EXERCISE> Duplicate the passage on the Homeland Security IT consolidation word for word, from "The centralized IT" up to and including "and IT services.".

SUPPLIED PASSAGE>

● ● ●

A stream of requests for proposals "will emerge from the infrastructure transformation that have to do with services: network services, e-mail and directory services, data services, operations—network and data center—services, help desk, and standardization of desktops," Steve Cooper said earlier this year before he stepped down as the department's CIO.

The centralized IT procurement center follows the consolidation of the department itself.

Soon after the Sept. 11, 2001, terrorist attacks, the Homeland Security Act mandated DHS' creation. Almost immediately, lawmakers, the Bush administration and the public pressed for quick results in the war on terror. What slipped by the wayside were the day-to-day details of running such a huge, new bureaucracy.

As early as 2002, Cooper publicly complained that top leadership did not understand what the role of the CIO or IT within Homeland Security could or should be. The Government Accountability Office also has repeatedly chastised the department for failing to weave together its disparate administrative operations, including procurement and IT services.

● ● ●

RECORD EXCERPTS>
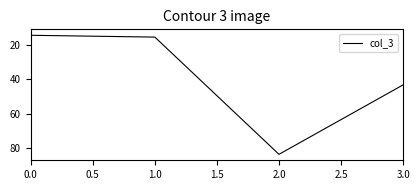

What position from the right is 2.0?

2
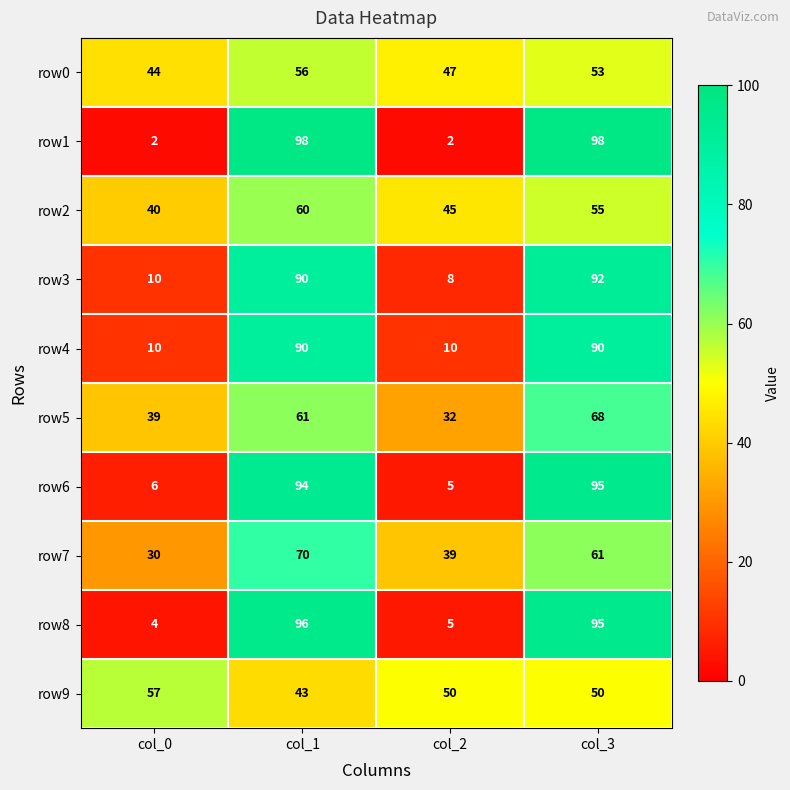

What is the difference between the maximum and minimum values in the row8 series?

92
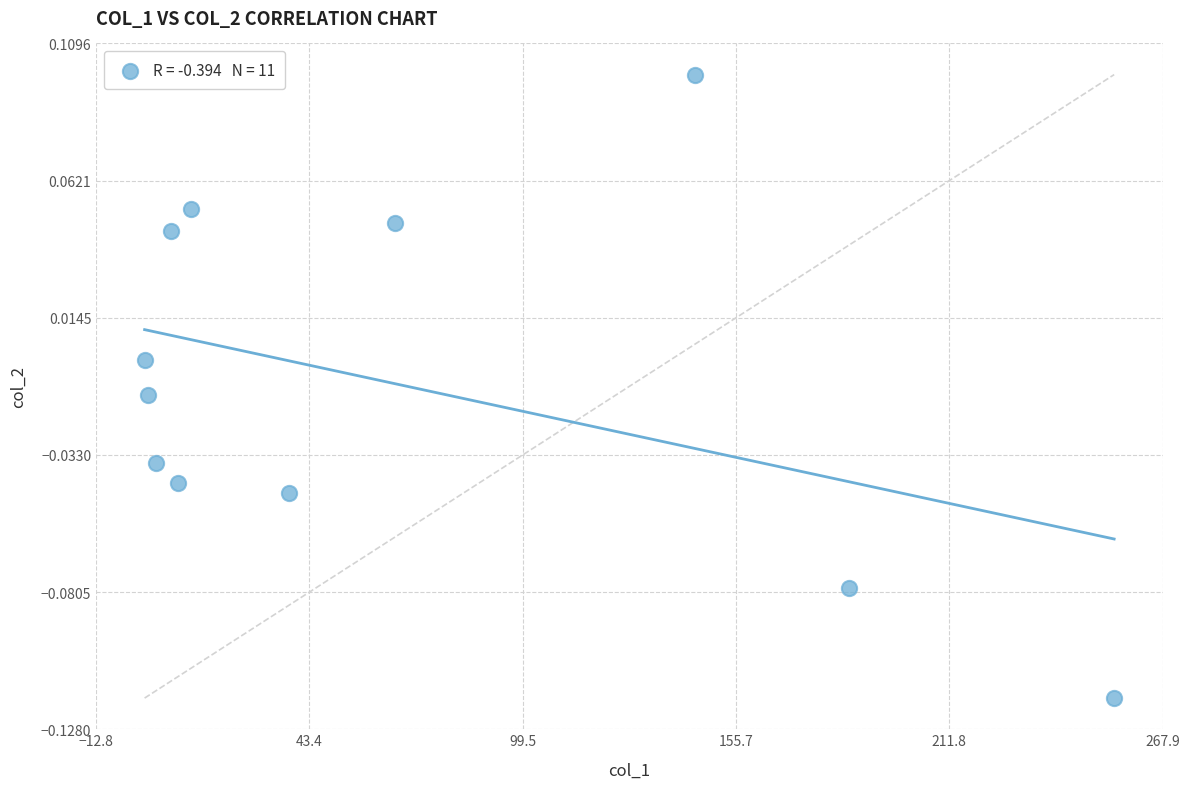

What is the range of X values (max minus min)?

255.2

● ● ●

RESPONSE FOR THIS EXERCISE>
The centralized IT procurement center follows the consolidation of the department itself.

Soon after the Sept. 11, 2001, terrorist attacks, the Homeland Security Act mandated DHS' creation. Almost immediately, lawmakers, the Bush administration and the public pressed for quick results in the war on terror. What slipped by the wayside were the day-to-day details of running such a huge, new bureaucracy.

As early as 2002, Cooper publicly complained that top leadership did not understand what the role of the CIO or IT within Homeland Security could or should be. The Government Accountability Office also has repeatedly chastised the department for failing to weave together its disparate administrative operations, including procurement and IT services.